TASK BRIEF: Provide a character-exact reproduction of the lines from the line with "right back paw: (478, 624)" to the end of the entries.

Extracted records
--*--

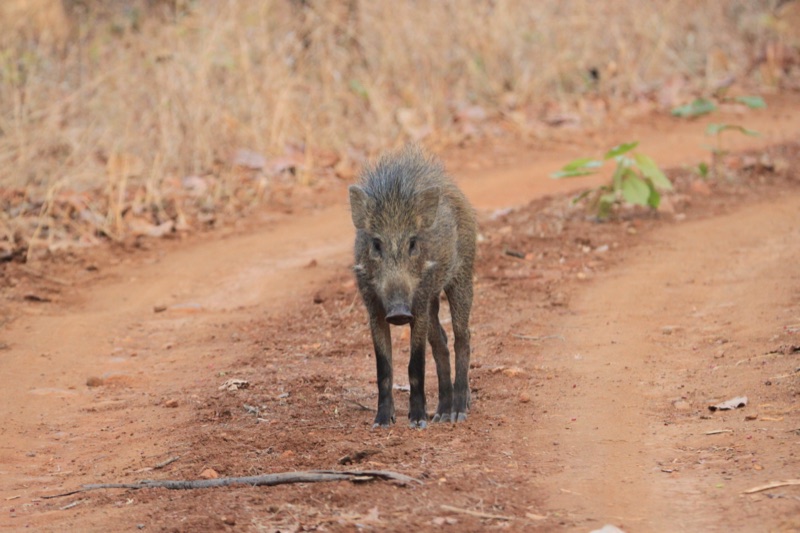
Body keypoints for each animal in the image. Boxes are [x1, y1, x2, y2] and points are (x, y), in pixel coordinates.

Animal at [348, 145, 477, 428]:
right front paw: (382, 422)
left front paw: (417, 421)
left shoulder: (418, 305)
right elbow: (383, 368)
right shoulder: (374, 309)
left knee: (463, 337)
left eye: (413, 243)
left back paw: (459, 413)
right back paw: (441, 414)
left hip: (463, 278)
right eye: (376, 244)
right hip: (433, 301)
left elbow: (415, 363)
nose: (398, 313)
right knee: (441, 342)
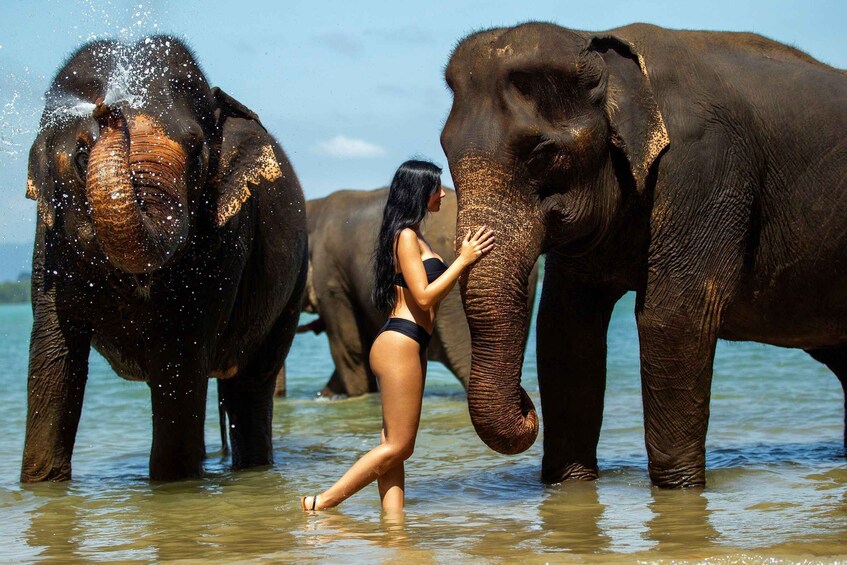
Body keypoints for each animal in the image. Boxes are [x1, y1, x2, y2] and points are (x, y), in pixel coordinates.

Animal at [21, 36, 308, 482]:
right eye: (82, 155)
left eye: (196, 150)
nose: (106, 109)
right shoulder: (50, 241)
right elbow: (55, 360)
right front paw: (42, 484)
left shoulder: (225, 236)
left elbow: (179, 363)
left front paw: (173, 484)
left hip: (293, 285)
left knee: (250, 386)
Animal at [441, 22, 847, 488]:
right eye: (445, 151)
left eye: (541, 153)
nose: (527, 406)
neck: (599, 43)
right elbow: (566, 326)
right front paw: (571, 483)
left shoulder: (703, 168)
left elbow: (673, 318)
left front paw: (679, 489)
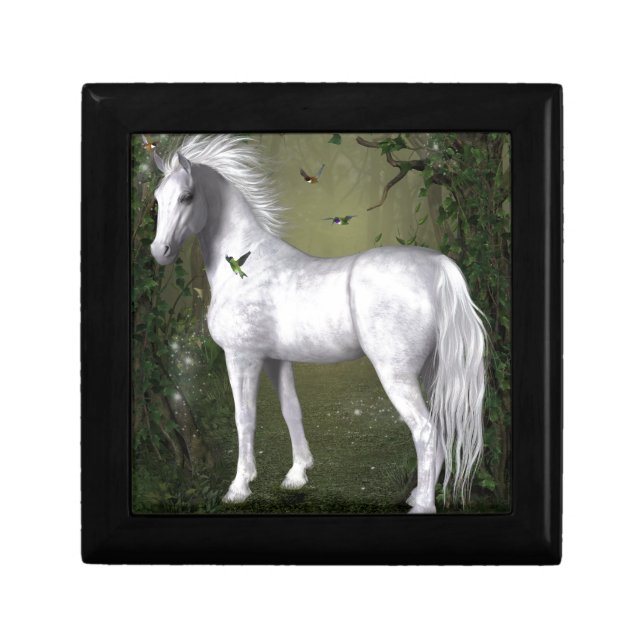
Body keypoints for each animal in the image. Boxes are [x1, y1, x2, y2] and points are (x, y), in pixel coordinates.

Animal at [150, 135, 486, 513]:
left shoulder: (241, 357)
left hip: (396, 373)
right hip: (429, 371)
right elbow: (291, 411)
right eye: (157, 199)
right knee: (438, 432)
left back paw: (423, 504)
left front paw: (238, 487)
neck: (244, 264)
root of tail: (437, 266)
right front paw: (297, 475)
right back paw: (416, 494)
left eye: (187, 196)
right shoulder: (275, 360)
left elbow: (244, 418)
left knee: (425, 432)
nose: (159, 251)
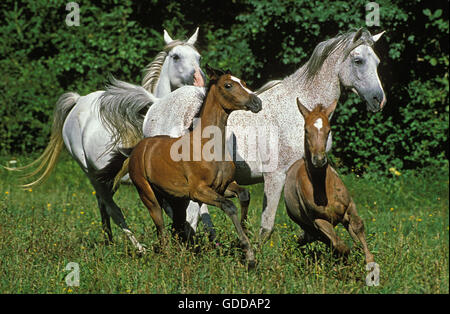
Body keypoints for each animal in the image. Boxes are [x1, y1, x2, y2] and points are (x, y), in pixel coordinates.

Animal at [10, 27, 204, 253]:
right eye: (176, 56)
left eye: (198, 57)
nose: (199, 80)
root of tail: (78, 101)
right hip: (91, 174)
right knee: (112, 208)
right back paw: (138, 248)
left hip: (107, 179)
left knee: (103, 206)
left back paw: (108, 240)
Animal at [127, 66, 260, 268]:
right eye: (228, 85)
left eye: (243, 82)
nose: (257, 102)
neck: (209, 145)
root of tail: (138, 149)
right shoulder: (198, 191)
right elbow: (229, 206)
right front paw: (248, 253)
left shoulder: (223, 186)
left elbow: (244, 195)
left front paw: (244, 241)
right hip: (149, 196)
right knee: (161, 229)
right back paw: (168, 259)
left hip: (175, 198)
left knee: (175, 226)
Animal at [284, 98, 374, 264]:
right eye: (306, 130)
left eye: (329, 130)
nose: (319, 160)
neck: (324, 188)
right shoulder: (319, 221)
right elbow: (340, 246)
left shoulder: (349, 206)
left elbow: (358, 226)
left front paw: (369, 260)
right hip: (309, 226)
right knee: (320, 239)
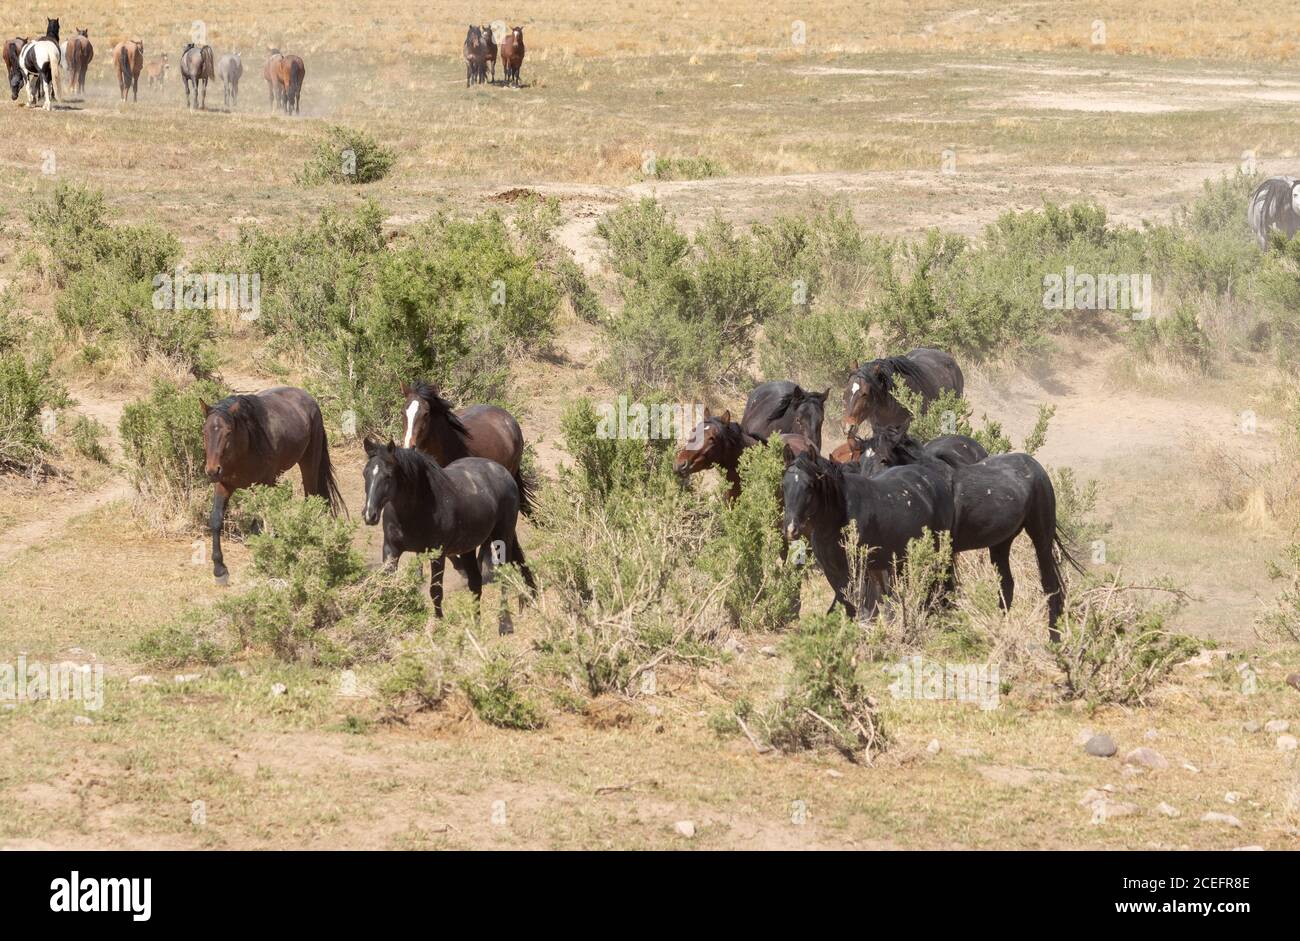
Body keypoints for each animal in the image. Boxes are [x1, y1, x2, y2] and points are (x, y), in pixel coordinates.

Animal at [361, 439, 533, 631]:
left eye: (388, 476)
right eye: (365, 473)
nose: (369, 515)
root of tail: (503, 471)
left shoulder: (437, 554)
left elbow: (435, 591)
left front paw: (439, 624)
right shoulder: (391, 550)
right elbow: (386, 585)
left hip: (501, 537)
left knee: (505, 576)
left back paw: (505, 625)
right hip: (468, 548)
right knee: (476, 582)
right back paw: (478, 624)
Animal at [780, 449, 956, 618]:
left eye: (810, 485)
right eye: (784, 485)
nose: (790, 529)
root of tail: (937, 481)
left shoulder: (857, 570)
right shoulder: (832, 572)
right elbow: (847, 604)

--*--

TASK OUTPUT:
right back paw: (478, 624)
Animal at [780, 449, 956, 618]:
left eye: (810, 485)
right eye: (784, 485)
nose: (790, 529)
root of tail: (937, 481)
left shoulder: (857, 570)
right shoulder: (832, 572)
right elbow: (847, 604)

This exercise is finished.